In 2015, Mickolio became a Golden Eagle again, albeit this time with the Japanese Rakuten. He’s supposed to become their new closest, but at the start of the season, the right-hander has to undergo surgery to repair a herniated disc, which pretty much knocks him out for the entire season. Once he returns, he has lost the closest job. In the 2016 season, he is healthy, but is not given the closest role. After 5 years in Japan, Mickolio decides to return to the United States in 2017.

He signed, rather late in May 2017, a minor league contract with the Minnesota Twins and headed for extended spring training. He was assigned to AAA, but quickly went to injured reserve with a shoulder injury and did not return until the end of the minor league season.

The injury probably persists. He does not return in 2018, but in 2019 appears in the independent league Long Island Ducks. The results are however catastrophic and after only one month, he decides to retire.

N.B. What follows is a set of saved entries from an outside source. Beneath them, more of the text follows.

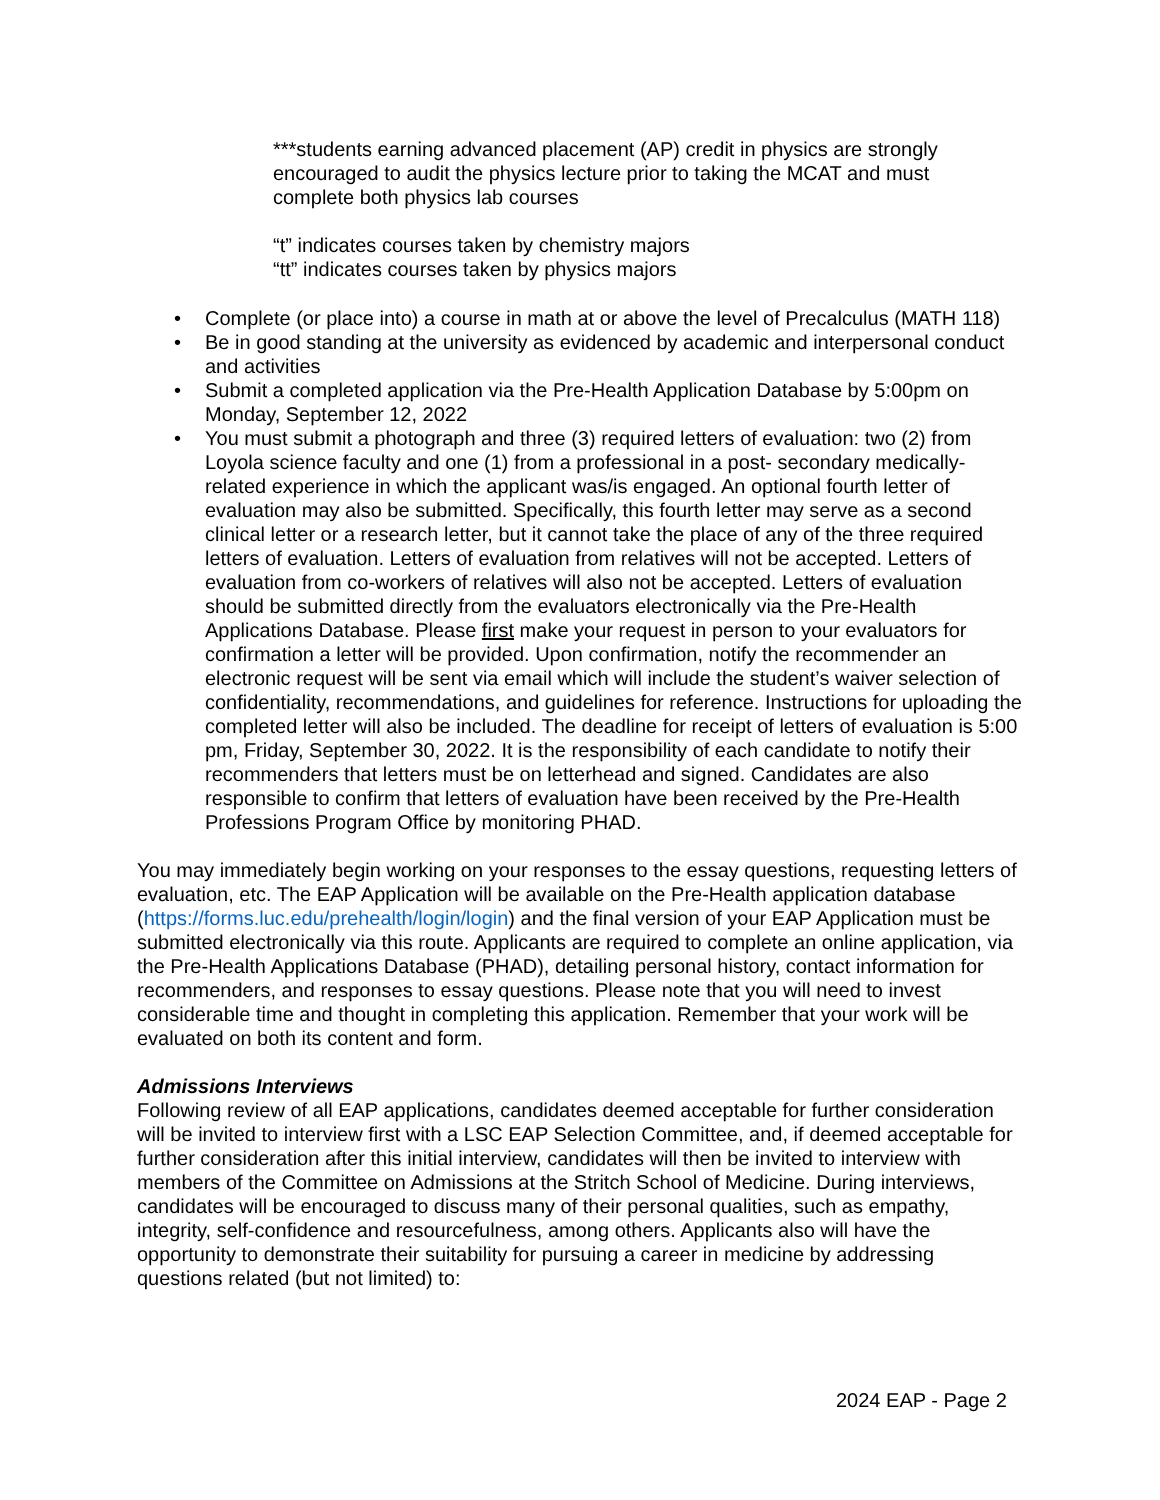***students earning advanced placement (AP) credit in physics are strongly encouraged to audit the physics lecture prior to taking the MCAT and must complete both physics lab courses
“t” indicates courses taken by chemistry majors
“tt” indicates courses taken by physics majors
• Complete (or place into) a course in math at or above the level of Precalculus (MATH 118)
• Be in good standing at the university as evidenced by academic and interpersonal conduct and activities
• Submit a completed application via the Pre-Health Application Database by 5:00pm on Monday, September 12, 2022
• You must submit a photograph and three (3) required letters of evaluation: two (2) from Loyola science faculty and one (1) from a professional in a post- secondary medically-related experience in which the applicant was/is engaged. An optional fourth letter of evaluation may also be submitted. Specifically, this fourth letter may serve as a second clinical letter or a research letter, but it cannot take the place of any of the three required letters of evaluation. Letters of evaluation from relatives will not be accepted. Letters of evaluation from co-workers of relatives will also not be accepted. Letters of evaluation should be submitted directly from the evaluators electronically via the Pre-Health Applications Database. Please first make your request in person to your evaluators for confirmation a letter will be provided. Upon confirmation, notify the recommender an electronic request will be sent via email which will include the student’s waiver selection of confidentiality, recommendations, and guidelines for reference. Instructions for uploading the completed letter will also be included. The deadline for receipt of letters of evaluation is 5:00 pm, Friday, September 30, 2022. It is the responsibility of each candidate to notify their recommenders that letters must be on letterhead and signed. Candidates are also responsible to confirm that letters of evaluation have been received by the Pre-Health Professions Program Office by monitoring PHAD.
You may immediately begin working on your responses to the essay questions, requesting letters of evaluation, etc. The EAP Application will be available on the Pre-Health application database (https://forms.luc.edu/prehealth/login/login) and the final version of your EAP Application must be submitted electronically via this route. Applicants are required to complete an online application, via the Pre-Health Applications Database (PHAD), detailing personal history, contact information for recommenders, and responses to essay questions. Please note that you will need to invest considerable time and thought in completing this application. Remember that your work will be evaluated on both its content and form.
Admissions Interviews
Following review of all EAP applications, candidates deemed acceptable for further consideration will be invited to interview first with a LSC EAP Selection Committee, and, if deemed acceptable for further consideration after this initial interview, candidates will then be invited to interview with members of the Committee on Admissions at the Stritch School of Medicine. During interviews, candidates will be encouraged to discuss many of their personal qualities, such as empathy, integrity, self-confidence and resourcefulness, among others. Applicants also will have the opportunity to demonstrate their suitability for pursuing a career in medicine by addressing questions related (but not limited) to:
2024 EAP - Page 2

After his retirement, Mickolio resettled in Arizona and joined his wife and their family there. After a lifetime of traveling and chasing his dreams, he now likely supports his wife’s dreams, Tiffany, who started her own real estate agency in 2018 and specializes, as its website states, in “serving the greater Phoenix area and the 15 major league teams that spring train there, serving baseball players and other high-profile sports and entertainment personalities.

As you see with most random former D-Backs, baseball has always served his long-term life in one way or another.